Maybe, Ferry means he isn't a good spokesperson for the team...I don't know. Am I missing a broader context to the Quotes attributed to Ferry? He could be racist, but just putting out quotes and saying he is doomed seems odd.


----------



## Dornado

Well, here's the audio:

http://deadspin.com/heres-audio-of-hawks-gm-danny-ferrys-racist-remarks-abo-1633758262

Danny Ferry basically uses "African" to mean "duplicitous" or "two-faced", then elaborates at decent length about how Luol Deng has those characteristics (he has a great reputation overall but might do things like leak things to the press, be the coaches best friend but a locker room lawyer when he's not around, etc...). Anyway, **** Danny Ferry.


----------



## ATLien

The Levenson stuff is so mild in comparison to Ferry's comments, but everyone's got to get fired now.


----------



## Pablo5

He dont want the team anymore. There was nothing wrong with that letter. The PC police is out of control in this country.


----------



## Mrs. Thang

Is "the duplicitous African" even a stereotype? This seems like the kind of thing that you pull him aside after the meeting and say "hey, I understand what you meant, but be mindful of your environment."

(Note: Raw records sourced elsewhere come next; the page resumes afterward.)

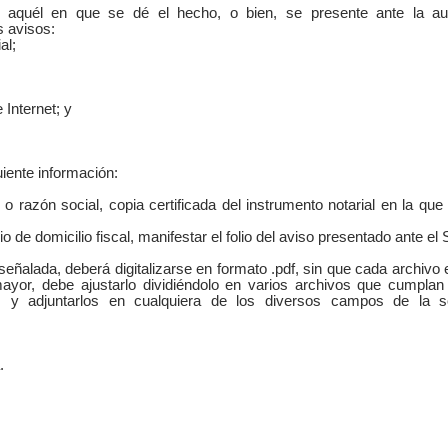
a aquél en que se dé el hecho, o bien, se presente ante la au
s avisos:
al;
Internet; y
uiente información:
razón social, copia certificada del instrumento notarial en la que
e domicilio fiscal, manifestar el folio del aviso presentado ante el 
eñalada, deberá digitalizarse en formato .pdf, sin que cada archivo
ayor, debe ajustarlo dividiéndolo en varios archivos que cumplan
 y adjuntarlos en cualquiera de los diversos campos de la so
.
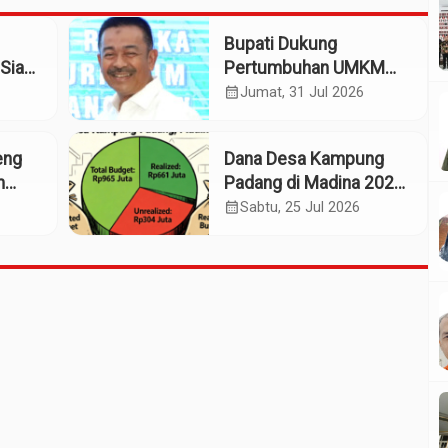
Bupati Dukung
Siap
Pertumbuhan UMKM
patan
Termasuk Kampoeng
calendar_month
Jumat, 31 Jul 2026
Kaos Madina
eng
Dana Desa Kampung
m
Padang di Madina 2025:
n
Pagu Rp965 Juta,
calendar_month
Sabtu, 25 Jul 2026
Realisasi Baru Rp661
Juta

I mean, it's totally benign right? It's like if I said "That Tony Parker, he's a good guy but, you know, he's got that Frenchman in him so you've got to wonder about his focus and proclivity for flights of fancy."


----------



## ATLien

Scouting report: http://media.cmgdigital.com/shared/news/documents/2014/09/12/LuolDeng.pdf


----------



## ATLien

Danny Ferry to take an indefinite leave of absence. Coach Mike Budenholzer will assume basketball operation duties.


----------



## BlakeJesus

*Luol Deng forgives Danny Ferry*

http://espn.go.com/nba/truehoop/miamiheat/story/_/id/11594963/luol-deng-miami-heat-forgives-atlanta-hawks-gm-danny-racist-comments


----------